« Le gars est arrivé à la fin du culte et il était très agressif, se souvient Michel Gentil, pasteur dans l'Eglise évangélique libre de la Rochette (FREE), à Neuchâtel. Il voulait qu'on lui remette le contenu de l'offrande. Il était aussi accompagné d'un autre homme qui observait à distance. » Depuis près de deux ans, à Neuchâtel comme dans de nombreuses Eglises urbaines, la mendicité change de visage.
Autrefois, les mendiants rencontrés aux portes de nos chapelles étaient surtout des marginaux plus ou moins drogués ou alcoolisés. Ils passaient d'église en église, racontant des histoires destinées à émouvoir – souvent crédibles, rarement vraies. Ils demandaient de l'argent, mais se voyaient proposer de la nourriture ou des billets de train. Mécontents des offres, ils repartaient en jurant.

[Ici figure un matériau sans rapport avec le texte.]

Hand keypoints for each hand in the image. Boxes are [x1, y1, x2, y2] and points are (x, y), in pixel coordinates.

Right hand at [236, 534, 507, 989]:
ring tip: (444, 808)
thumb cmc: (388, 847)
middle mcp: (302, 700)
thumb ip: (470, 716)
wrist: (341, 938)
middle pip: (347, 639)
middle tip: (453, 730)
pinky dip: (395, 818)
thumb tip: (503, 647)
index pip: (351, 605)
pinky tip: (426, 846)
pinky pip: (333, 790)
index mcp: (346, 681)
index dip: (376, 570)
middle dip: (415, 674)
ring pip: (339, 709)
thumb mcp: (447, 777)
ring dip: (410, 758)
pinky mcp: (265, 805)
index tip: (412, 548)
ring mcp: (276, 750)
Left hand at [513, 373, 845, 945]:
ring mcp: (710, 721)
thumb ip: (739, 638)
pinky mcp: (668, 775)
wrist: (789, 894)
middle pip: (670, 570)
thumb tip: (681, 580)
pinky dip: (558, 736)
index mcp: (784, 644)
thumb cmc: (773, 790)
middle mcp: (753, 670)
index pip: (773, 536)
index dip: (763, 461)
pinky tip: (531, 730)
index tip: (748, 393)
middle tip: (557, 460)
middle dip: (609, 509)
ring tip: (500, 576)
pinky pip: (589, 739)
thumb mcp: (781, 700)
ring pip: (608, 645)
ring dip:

Un degré d’agressivité à partir duquel c’est le 117 !
Désormais, les mendiants « classiques » sont concurrencés par des Roms venus de Roumanie ou de Hongrie. Ils impressionnent par leur insistance ou leur nombre. Bien informés, ils arrivent à la fin des cultes et abordent les gens à la sortie... parfois, ils entrent carrément dans la chapelle pour y « faire leur marché ».
A Neuchâtel, les responsables de l'Eglise viennent de décider du degré d'agressivité à partir duquel ils demanderont l'intervention de la police. « Nous les voyons arriver chaque dimanche, constate Michel Gentil. Mais, en principe, nous ne donnons pas d'argent... plutôt des vivres. » Le problème, c’est que ces mendiants ne veulent généralement rien d'autre que de l'argent, parce qu'ils pourront en ramener une partie dans leur pays.
Ils demandent une collecte en leur faveur
Même son de cloche à l'Eglise évangélique (FREE) de Renens où des Roms ont demandé une collecte en leur faveur. « Notre chapelle est située à côté de la gare, dans un quartier où la mendicité est permanente, souligne Christian Reichel, le pasteur de la communauté. Nous ne donnons rien aux mendiants que nous ne connaissons pas du tout. A ceux avec lesquels nous avons un minimum de relations, nous donnons des bons d'achat de la Coop. » Mais le pasteur n'est pas vraiment satisfait de cette aide qui ne fait que dépanner momentanément.
A l'Eglise évangélique de Meyrin, près de Genève, les Roms pratiquent deux sortes de mendicité. « Il y a ceux qui attendent tranquillement les gens à la sortie du culte, explique le pasteur Roger Sewell. Mais il y a aussi des personnes qui s'installent dans le bâtiment durant le culte... et contraignent les responsables de l'accueil à une surveillance constante. »
Les responsables de l'Eglise de Meyrin ont décidé d'interdire la mendicité à l'intérieur des bâtiments. Mais, comme ceux de Neuchâtel et de Renens, ils se sentent désemparés et réagissent au coup par coup. « Donner quelque chose afin de soulager notre conscience n'est pas une solution, reconnaît Roger Sewell. Les responsables de l'Eglise réfléchissent donc à la mise en place d'une forme d'aide plus utile pour ces mendiants. »
Pour cette Eglise, la présence des Roms prend encore une autre dimension. Certains parmi eux sont discrètement venus passer la nuit dans la propriété, près d'une remise à outils. Des voisins s'en sont aperçus et ont demandé aux responsables de l'Eglise de faire partir ces Roms.
Mettre en place une bourse des pauvres
Les responsables des Eglises de la FREE touchées par cette nouvelle forme de mendicité font part de leur désarroi. Cependant, plusieurs pasteurs évoquent la possibilité de mettre en place une bourse pour les pauvres dans leur communauté. Déconnectées des budgets des Eglises, ces bourses permettraient de pratiquer l'aumône avec générosité, mais dans la mesure des moyens des communautés.
Lors des dernières rencontres Eglises en mission, Mamadou Karambiri ne parlait-il pas de la mission intégrale qui commence à notre porte?